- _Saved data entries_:

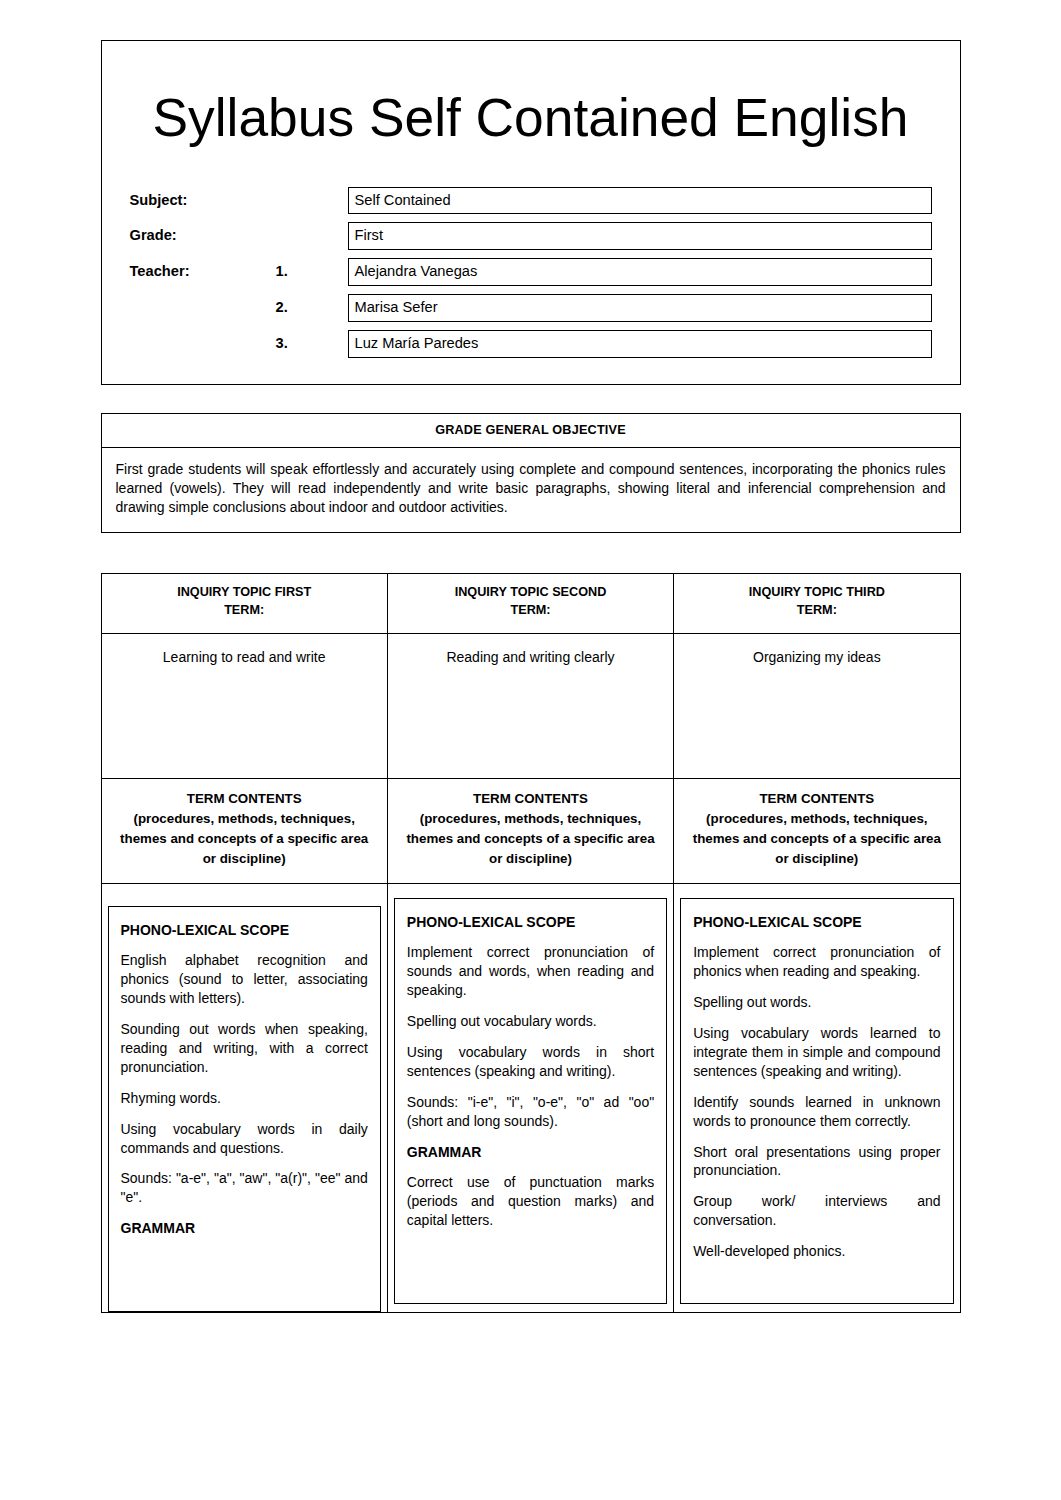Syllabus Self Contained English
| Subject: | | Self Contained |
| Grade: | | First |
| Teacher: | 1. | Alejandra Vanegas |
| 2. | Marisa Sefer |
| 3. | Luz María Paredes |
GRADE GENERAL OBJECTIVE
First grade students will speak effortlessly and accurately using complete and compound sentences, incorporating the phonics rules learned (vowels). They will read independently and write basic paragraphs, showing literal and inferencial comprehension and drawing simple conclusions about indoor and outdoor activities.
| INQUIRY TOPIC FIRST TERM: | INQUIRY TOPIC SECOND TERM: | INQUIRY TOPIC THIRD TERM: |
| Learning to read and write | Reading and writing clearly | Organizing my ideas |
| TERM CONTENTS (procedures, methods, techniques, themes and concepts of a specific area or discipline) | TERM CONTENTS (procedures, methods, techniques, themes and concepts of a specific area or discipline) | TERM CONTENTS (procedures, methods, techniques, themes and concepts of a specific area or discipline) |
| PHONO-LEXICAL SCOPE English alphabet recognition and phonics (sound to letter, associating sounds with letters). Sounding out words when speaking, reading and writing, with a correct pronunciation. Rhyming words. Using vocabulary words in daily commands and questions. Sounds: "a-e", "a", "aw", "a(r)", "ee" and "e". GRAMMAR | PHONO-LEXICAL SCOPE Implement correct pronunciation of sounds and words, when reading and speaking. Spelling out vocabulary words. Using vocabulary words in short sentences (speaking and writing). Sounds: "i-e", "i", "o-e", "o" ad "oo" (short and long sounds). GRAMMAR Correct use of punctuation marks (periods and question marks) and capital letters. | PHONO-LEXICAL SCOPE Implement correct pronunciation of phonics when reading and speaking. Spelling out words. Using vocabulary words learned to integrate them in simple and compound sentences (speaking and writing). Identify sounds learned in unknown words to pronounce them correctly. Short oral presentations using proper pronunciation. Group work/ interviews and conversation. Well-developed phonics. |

- _WHAT THE TASK REQUIRES_: Each entry must be retyped word for word, with every image omitted.

- _RESPONSE TO THIS EXERCISE_:
Syllabus Self Contained English
| Subject: | | Self Contained |
| Grade: | | First |
| Teacher: | 1. | Alejandra Vanegas |
| 2. | Marisa Sefer |
| 3. | Luz María Paredes |
GRADE GENERAL OBJECTIVE
First grade students will speak effortlessly and accurately using complete and compound sentences, incorporating the phonics rules learned (vowels). They will read independently and write basic paragraphs, showing literal and inferencial comprehension and drawing simple conclusions about indoor and outdoor activities.
| INQUIRY TOPIC FIRST TERM: | INQUIRY TOPIC SECOND TERM: | INQUIRY TOPIC THIRD TERM: |
| Learning to read and write | Reading and writing clearly | Organizing my ideas |
| TERM CONTENTS (procedures, methods, techniques, themes and concepts of a specific area or discipline) | TERM CONTENTS (procedures, methods, techniques, themes and concepts of a specific area or discipline) | TERM CONTENTS (procedures, methods, techniques, themes and concepts of a specific area or discipline) |
| PHONO-LEXICAL SCOPE English alphabet recognition and phonics (sound to letter, associating sounds with letters). Sounding out words when speaking, reading and writing, with a correct pronunciation. Rhyming words. Using vocabulary words in daily commands and questions. Sounds: "a-e", "a", "aw", "a(r)", "ee" and "e". GRAMMAR | PHONO-LEXICAL SCOPE Implement correct pronunciation of sounds and words, when reading and speaking. Spelling out vocabulary words. Using vocabulary words in short sentences (speaking and writing). Sounds: "i-e", "i", "o-e", "o" ad "oo" (short and long sounds). GRAMMAR Correct use of punctuation marks (periods and question marks) and capital letters. | PHONO-LEXICAL SCOPE Implement correct pronunciation of phonics when reading and speaking. Spelling out words. Using vocabulary words learned to integrate them in simple and compound sentences (speaking and writing). Identify sounds learned in unknown words to pronounce them correctly. Short oral presentations using proper pronunciation. Group work/ interviews and conversation. Well-developed phonics. |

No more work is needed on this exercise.